Home Loan Archive


Eligibility Requirements for a Home Loan

Many couples or singles buying their first home are unsure about the eligibility requirements for a home loan. Obtaining a mortgage is an important part of most financial plans, so what will it take to be approved for a mortgage or home loan? How much income and savings are required to be eligible for a home loan? How much can one afford for the purchase of the property? Keep reading to find out the answers to these, and many other questions.

Eligibility for a home loan varies from lending institution to lending institution, but most have the following requirements: an adequate to good credit history, a substantial down payment, a full time job with steady employment history as well as secure future employment to maintain the mortgage payments, and a low debt to income ratio.

How much can you afford for your first home? Experts recommend that homeowners should spend no more than thirty percent on their housing payments. The optimal percentage which should be spent on housing payments should be between twenty-five to twenty-eight percent. These costs include the mortgage payment, any costs associated with maintaining the home such as utilities and home repairs and any fees associated with the property, like condo fees or homeowners and membership association. When the eligibility requirements for a home loan are being calculated, these costs should impact the amount of a mortgage which can be afforded.
When the decision to purchase a home has been made, it is important to clear debt from the applicant’s history.

At least one year before the mortgage is going to be applied for, it is important to begin paying debt. Credit card and other consumer debt should be paid down to ensure that the mortgage is going to be affordable. This alleviates stress that may be put on the potential homeowner while making the transition to a homeowner that comes with increased mortgage payments. A mortgage is going to have a higher chance of being approved if the potential homeowner demonstrates a low debt to income ratio.

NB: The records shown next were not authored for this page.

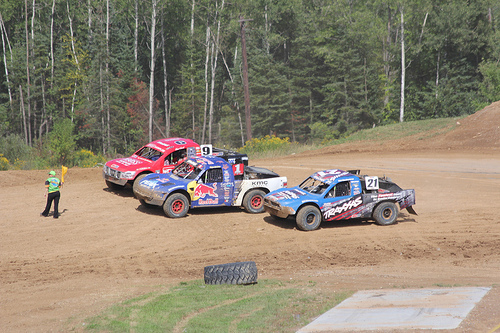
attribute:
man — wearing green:
[41, 170, 61, 219]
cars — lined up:
[120, 125, 431, 232]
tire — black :
[159, 246, 326, 290]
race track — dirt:
[3, 142, 499, 329]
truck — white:
[257, 160, 417, 232]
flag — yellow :
[50, 154, 87, 190]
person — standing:
[27, 163, 66, 222]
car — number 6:
[101, 137, 174, 188]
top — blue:
[182, 153, 231, 171]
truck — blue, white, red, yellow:
[126, 148, 290, 220]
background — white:
[15, 24, 489, 324]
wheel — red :
[242, 190, 268, 214]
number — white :
[363, 175, 379, 190]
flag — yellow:
[58, 157, 70, 180]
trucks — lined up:
[97, 118, 427, 232]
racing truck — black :
[262, 168, 415, 230]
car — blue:
[261, 166, 418, 230]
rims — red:
[160, 196, 195, 224]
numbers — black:
[187, 140, 219, 159]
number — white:
[225, 160, 248, 178]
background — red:
[230, 160, 240, 171]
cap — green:
[23, 164, 53, 178]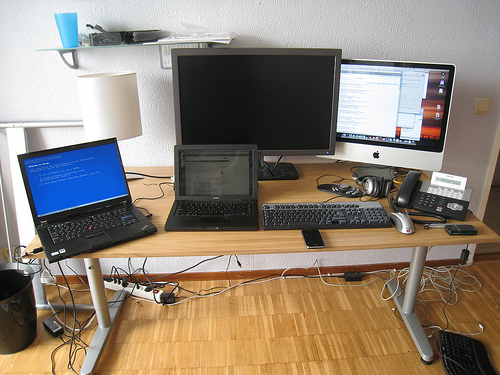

How is your credit rating? It is important to maintain an adequate credit rating if home ownership is in your future. The interest rate offered on a home loan is largely based on the credit rating of the applicant. At least one year before the mortgage is applied for it is important to obtain a copy of credit reports and solve any issues that may be outstanding.

Saving for a down payment should be completed one to two years before the home loan is applied for. This will ensure that a down payment of five percent can be made. Generally speaking, the larger the down payment, the lower the mortgage payments and smaller the term for the home loan. This benefits the owner as home equity will be increased at a quicker rate. Monthly payments are often lower using the method, too.

Using these tips will ensure that the potential homeowner will be ready to apply for a mortgage and coast through the approval process with ease.